Activity list:
(1) Reproduce the passage of the Yakima Valley groundwater article that runs from "The USGS began" up to and including "milligrams per liter.".
(2) Go on with the article about tracing Yakima Valley well water to its sources, picking up right after its final sentence.

Scientists Able to Track Contaminated Water from Lower Yakima Valley Wells to Sources
TACOMA, Wash. — Scientists built upon a recently completed groundwater model of the Yakima River Basin to create a computer simulation that tracks well water back to its likely source area. The report on the model was authored by the U.S. Geological Survey and produced in cooperation with the U.S. Environmental Protection Agency.
Responding to community concerns about high levels of nitrates found in groundwater wells in the Lower Yakima Valley, local, state and federal agencies developed a preliminary assessment and recommendations for decreasing future nitrate levels in the water. In order to decrease the levels of nitrate, the agencies recommended as the first step the identification of the sources of the nitrates.
The USGS began a study in 1999 of the groundwater resources of the Yakima River Basin, a 6,200-square-mile agriculturally important area that includes parts of Yakima, Kittitas, and Benton Counties, and part of the Yakama Indian Reservation. The last of several products of the 12-year study was the first comprehensive groundwater flow model for the entire basin, which integrated the results of over a decade of scientific work and can simulate the groundwater flow system and its interaction with rivers and streams.
In 2010, the EPA collected water samples from many sites in the area and identified 121 locations as having exceeded the nitrate maximum contaminant level of 10 milligrams per liter.
This year, in cooperation with EPA, the USGS built upon its groundwater flow model of the basin by including a particle tracking tool to:
- Document localized groundwater-flow directions and velocities,
- Estimate time-of-travel for groundwater to flow from the water table to wells identified by EPA, and
- Identify locations where nitrates applied to land surface may contribute to nitrate concentrations measured in groundwater samples that exceeded the EPA drinking-water standard.
The particle tracking tool analysis in the study was used only to track the source of water to a small number of wells, but it can also be used to identify the source of water from any other simulated location.

Records:

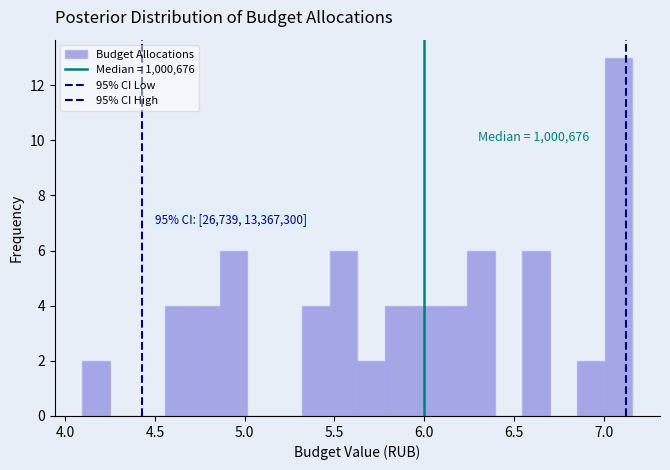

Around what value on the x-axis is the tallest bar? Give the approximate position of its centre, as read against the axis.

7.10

--

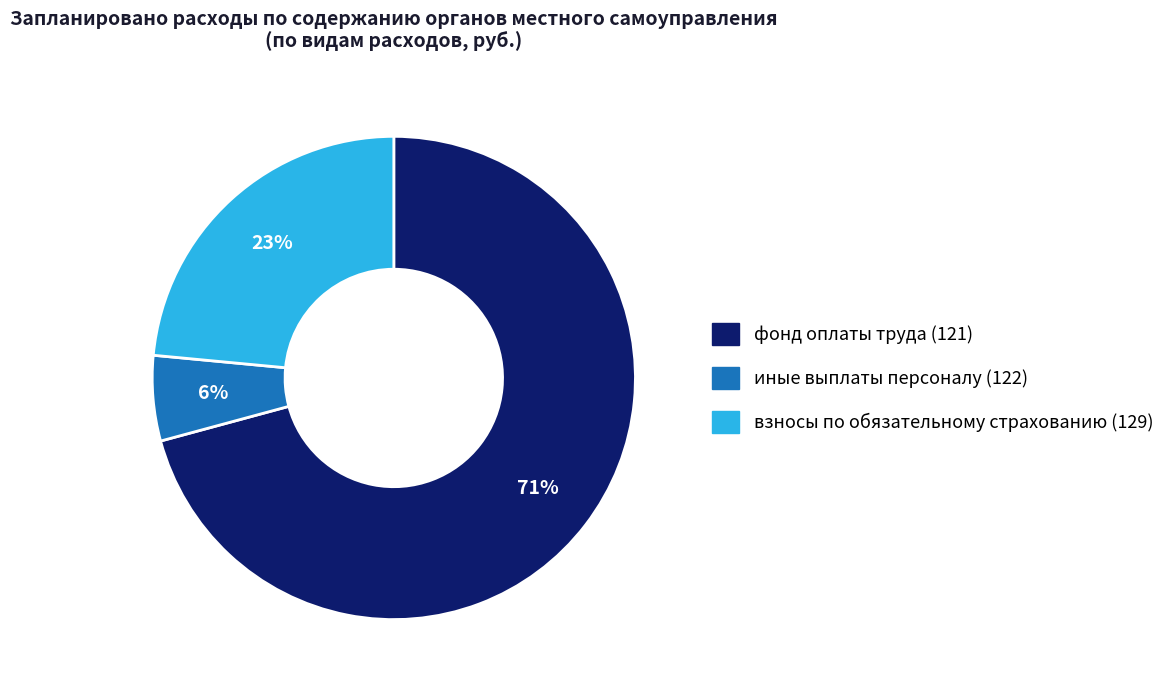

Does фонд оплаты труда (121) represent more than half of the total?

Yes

Responses in order:
(1)
The USGS began a study in 1999 of the groundwater resources of the Yakima River Basin, a 6,200-square-mile agriculturally important area that includes parts of Yakima, Kittitas, and Benton Counties, and part of the Yakama Indian Reservation. The last of several products of the 12-year study was the first comprehensive groundwater flow model for the entire basin, which integrated the results of over a decade of scientific work and can simulate the groundwater flow system and its interaction with rivers and streams.
In 2010, the EPA collected water samples from many sites in the area and identified 121 locations as having exceeded the nitrate maximum contaminant level of 10 milligrams per liter.

(2)
The model showed that high nitrate application rates are most likely to contaminate drinking water wells located between the source area and the Yakima River, particularly if the wells are completed and screened in the shallow basin sediments.
The model also showed that water in the identified contaminated wells typically comes from areas farther away from the Yakima River than the well location, with shallow wells drawing more recent water from nearby areas and deeper wells drawing older water from farther away. Most of the wells in the simulation received their water from aquifer recharge that took place less than three miles away and less than 10 years ago.
A 2012 analysis done by the EPA indicated that about 95 percent of the nitrogen applied to the land in the Lower Yakima Valley is from agriculture, and over half is from dairies. The USGS model predicts that, in most cases, any reduction of nitrogen loading rates at aquifer recharge locations should result in reduced nitrate concentrations in the drinking water wells in a 2- to 10-year timeframe.
In the future, the USGS model could be enhanced with a contaminant transport component, which would allow more specific prediction of how changing the nutrient loading rates on the land surface would affect nitrate concentrations in drinking water wells.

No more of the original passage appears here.